Segment Start: Dataset excerpts
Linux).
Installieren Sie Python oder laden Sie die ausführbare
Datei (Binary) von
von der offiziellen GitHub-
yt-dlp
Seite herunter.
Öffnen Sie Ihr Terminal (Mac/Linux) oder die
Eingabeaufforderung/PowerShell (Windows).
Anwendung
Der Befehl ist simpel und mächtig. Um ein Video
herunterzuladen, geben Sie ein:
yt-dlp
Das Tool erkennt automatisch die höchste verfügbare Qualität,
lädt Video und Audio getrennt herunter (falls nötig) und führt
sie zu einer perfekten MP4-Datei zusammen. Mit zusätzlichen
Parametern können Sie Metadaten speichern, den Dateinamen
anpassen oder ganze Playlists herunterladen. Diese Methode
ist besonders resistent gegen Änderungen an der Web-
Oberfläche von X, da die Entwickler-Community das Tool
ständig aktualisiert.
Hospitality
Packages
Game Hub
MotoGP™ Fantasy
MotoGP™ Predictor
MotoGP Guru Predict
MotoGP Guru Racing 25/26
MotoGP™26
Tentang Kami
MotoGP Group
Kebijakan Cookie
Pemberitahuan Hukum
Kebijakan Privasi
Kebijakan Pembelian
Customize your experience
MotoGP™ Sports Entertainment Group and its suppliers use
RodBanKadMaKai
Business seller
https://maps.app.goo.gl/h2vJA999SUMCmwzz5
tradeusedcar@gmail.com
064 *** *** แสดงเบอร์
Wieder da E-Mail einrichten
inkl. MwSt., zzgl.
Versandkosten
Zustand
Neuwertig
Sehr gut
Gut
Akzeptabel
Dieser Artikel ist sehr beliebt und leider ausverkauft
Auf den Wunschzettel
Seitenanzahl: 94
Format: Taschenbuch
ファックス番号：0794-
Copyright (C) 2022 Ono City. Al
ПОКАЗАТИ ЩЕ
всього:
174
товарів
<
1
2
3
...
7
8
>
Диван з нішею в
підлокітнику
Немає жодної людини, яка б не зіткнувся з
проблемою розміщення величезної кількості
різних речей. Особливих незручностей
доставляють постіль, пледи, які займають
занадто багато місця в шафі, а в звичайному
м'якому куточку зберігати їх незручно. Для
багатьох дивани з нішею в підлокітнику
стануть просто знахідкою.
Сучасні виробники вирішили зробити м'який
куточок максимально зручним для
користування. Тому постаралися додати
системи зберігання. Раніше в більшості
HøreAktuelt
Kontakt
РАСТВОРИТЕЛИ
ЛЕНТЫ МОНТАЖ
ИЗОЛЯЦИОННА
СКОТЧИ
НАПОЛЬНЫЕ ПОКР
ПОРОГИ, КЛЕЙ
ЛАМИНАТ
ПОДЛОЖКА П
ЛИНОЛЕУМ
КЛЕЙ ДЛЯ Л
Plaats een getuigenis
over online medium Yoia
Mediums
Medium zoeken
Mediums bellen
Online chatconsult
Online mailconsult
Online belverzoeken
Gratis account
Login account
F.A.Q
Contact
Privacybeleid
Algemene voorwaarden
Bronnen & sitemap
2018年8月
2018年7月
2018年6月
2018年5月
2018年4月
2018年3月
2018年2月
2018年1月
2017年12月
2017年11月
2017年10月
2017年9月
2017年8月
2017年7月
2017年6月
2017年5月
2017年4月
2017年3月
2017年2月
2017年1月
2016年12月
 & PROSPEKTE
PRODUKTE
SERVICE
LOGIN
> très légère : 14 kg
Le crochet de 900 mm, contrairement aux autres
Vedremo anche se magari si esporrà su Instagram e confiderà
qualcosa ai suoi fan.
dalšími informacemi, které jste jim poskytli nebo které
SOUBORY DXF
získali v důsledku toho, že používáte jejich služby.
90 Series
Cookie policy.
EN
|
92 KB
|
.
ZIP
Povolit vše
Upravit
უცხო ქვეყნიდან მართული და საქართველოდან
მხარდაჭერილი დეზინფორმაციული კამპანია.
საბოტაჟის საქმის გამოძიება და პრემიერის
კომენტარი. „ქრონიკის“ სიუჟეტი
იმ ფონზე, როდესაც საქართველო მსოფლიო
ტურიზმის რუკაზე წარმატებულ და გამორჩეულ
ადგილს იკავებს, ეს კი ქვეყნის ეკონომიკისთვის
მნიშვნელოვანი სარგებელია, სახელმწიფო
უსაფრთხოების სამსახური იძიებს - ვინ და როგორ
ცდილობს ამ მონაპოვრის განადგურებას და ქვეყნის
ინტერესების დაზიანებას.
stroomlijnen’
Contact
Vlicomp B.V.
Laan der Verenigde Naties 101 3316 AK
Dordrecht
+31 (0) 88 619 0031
Segment End: Dataset excerpts
**Task statement**
Each line from the line holding "over online medium Yoia" through the end of the material above is to be printed exactly, both ends included, and no other line is to appear.

**Solution below**
over online medium Yoia
Mediums
Medium zoeken
Mediums bellen
Online chatconsult
Online mailconsult
Online belverzoeken
Gratis account
Login account
F.A.Q
Contact
Privacybeleid
Algemene voorwaarden
Bronnen & sitemap
2018年8月
2018年7月
2018年6月
2018年5月
2018年4月
2018年3月
2018年2月
2018年1月
2017年12月
2017年11月
2017年10月
2017年9月
2017年8月
2017年7月
2017年6月
2017年5月
2017年4月
2017年3月
2017年2月
2017年1月
2016年12月
 & PROSPEKTE
PRODUKTE
SERVICE
LOGIN
> très légère : 14 kg
Le crochet de 900 mm, contrairement aux autres
Vedremo anche se magari si esporrà su Instagram e confiderà
qualcosa ai suoi fan.
dalšími informacemi, které jste jim poskytli nebo které
SOUBORY DXF
získali v důsledku toho, že používáte jejich služby.
90 Series
Cookie policy.
EN
|
92 KB
|
.
ZIP
Povolit vše
Upravit
უცხო ქვეყნიდან მართული და საქართველოდან
მხარდაჭერილი დეზინფორმაციული კამპანია.
საბოტაჟის საქმის გამოძიება და პრემიერის
კომენტარი. „ქრონიკის“ სიუჟეტი
იმ ფონზე, როდესაც საქართველო მსოფლიო
ტურიზმის რუკაზე წარმატებულ და გამორჩეულ
ადგილს იკავებს, ეს კი ქვეყნის ეკონომიკისთვის
მნიშვნელოვანი სარგებელია, სახელმწიფო
უსაფრთხოების სამსახური იძიებს - ვინ და როგორ
ცდილობს ამ მონაპოვრის განადგურებას და ქვეყნის
ინტერესების დაზიანებას.
stroomlijnen’
Contact
Vlicomp B.V.
Laan der Verenigde Naties 101 3316 AK
Dordrecht
+31 (0) 88 619 0031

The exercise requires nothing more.